Think about how much head space you will be saving yourself. Hell, I still have commercials floating around in my head from the late 80's. I certinatly don't need any more of that filth polluting my thoughts.
In conclusion, T.V. sucks. Stop watching T.V.
That is a dreadful patent, and it would be ridiculous to see it issued; hardware challenge-response dates back to at least the first IFF machines in the second world war, they're not even mentioning having a deliberately slow password-hashing algorithm, which is itself at least as old as UNIX, and the technique is vulnerable to bump-in-the-ATA-cable extraction of the data from the disc in the first place, and probably also to an attack where you swap the drive controller board for one from a drive of similar model without Special Tivo Sauce.

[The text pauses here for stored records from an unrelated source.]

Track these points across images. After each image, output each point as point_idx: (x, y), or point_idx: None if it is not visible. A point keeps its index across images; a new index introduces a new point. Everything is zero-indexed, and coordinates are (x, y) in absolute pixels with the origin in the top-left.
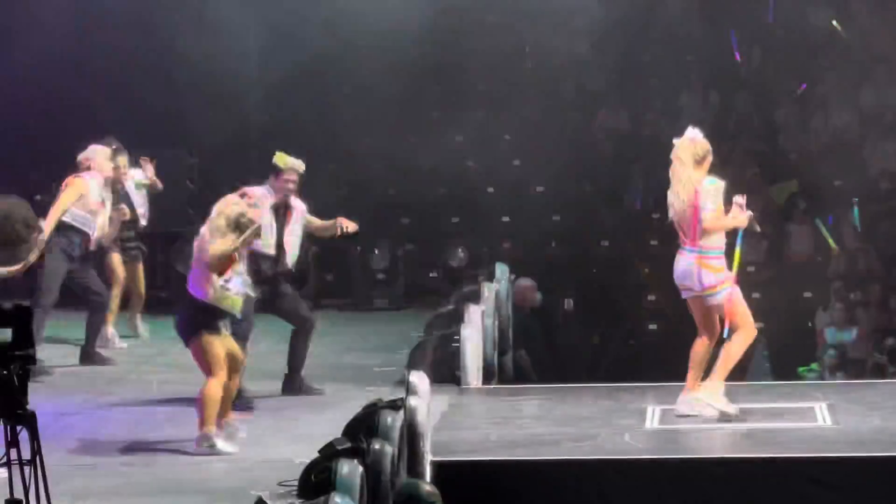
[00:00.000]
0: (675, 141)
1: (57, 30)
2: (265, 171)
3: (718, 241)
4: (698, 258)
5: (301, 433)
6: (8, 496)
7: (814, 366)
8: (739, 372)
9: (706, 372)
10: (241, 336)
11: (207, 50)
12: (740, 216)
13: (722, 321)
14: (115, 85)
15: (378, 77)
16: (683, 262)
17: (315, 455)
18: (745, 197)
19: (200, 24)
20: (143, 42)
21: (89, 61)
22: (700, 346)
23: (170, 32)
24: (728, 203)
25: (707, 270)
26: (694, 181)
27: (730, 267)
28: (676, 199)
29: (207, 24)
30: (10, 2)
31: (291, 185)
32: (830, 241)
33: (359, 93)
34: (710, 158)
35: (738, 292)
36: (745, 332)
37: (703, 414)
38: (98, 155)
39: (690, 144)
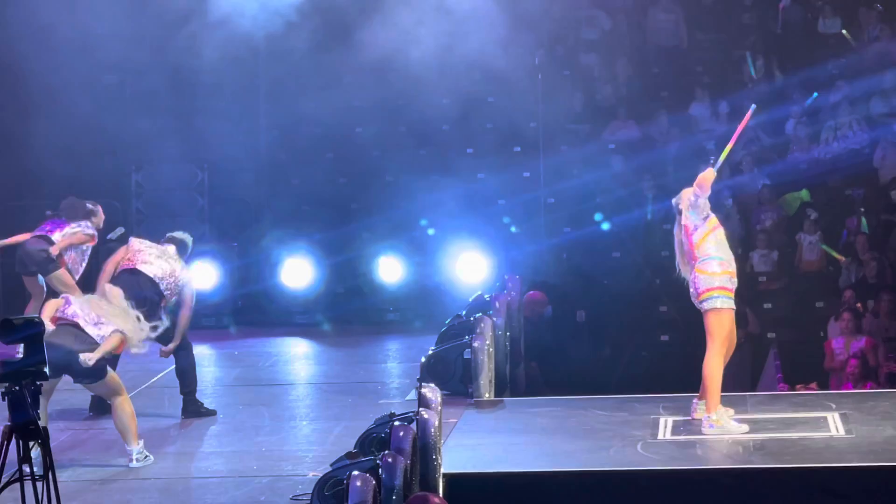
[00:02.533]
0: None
1: (66, 45)
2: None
3: (714, 250)
4: (696, 268)
5: (314, 447)
6: None
7: None
8: (751, 382)
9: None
10: None
11: (218, 65)
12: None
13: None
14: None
15: (388, 92)
16: (691, 280)
17: (328, 469)
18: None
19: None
20: (153, 57)
21: (100, 78)
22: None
23: (180, 47)
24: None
25: (703, 275)
26: (682, 227)
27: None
28: (679, 251)
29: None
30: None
31: None
32: (835, 254)
33: (369, 111)
34: (697, 200)
35: (727, 313)
36: (713, 351)
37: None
38: None
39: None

Wait what? I have an enterprise WD drive installed in my home PC with a 5-year warranty. As far as reliability, In the aftermath of Hurricane Katrina, I was working at a college whose campus was across the street from the gulf of mexico. One of the professor's computers which was recovered had a WD Caviar Drive in it. Due to location the thing was under sea water for 10 hours. Circutiry on the underside was corroded, it shook salt when you tapped it, and smelled like dead fish. After a lot of sad grinding sounds, Symantec Ghost had made a working clone of it in 20 minutes. No file loss. In normal operation, many of our (past warranty) WD drives worked like a champ as well. I will also admit our newer seagates never had a single issue, but the older models were less reliable than the aptly named Quantum Fireballs.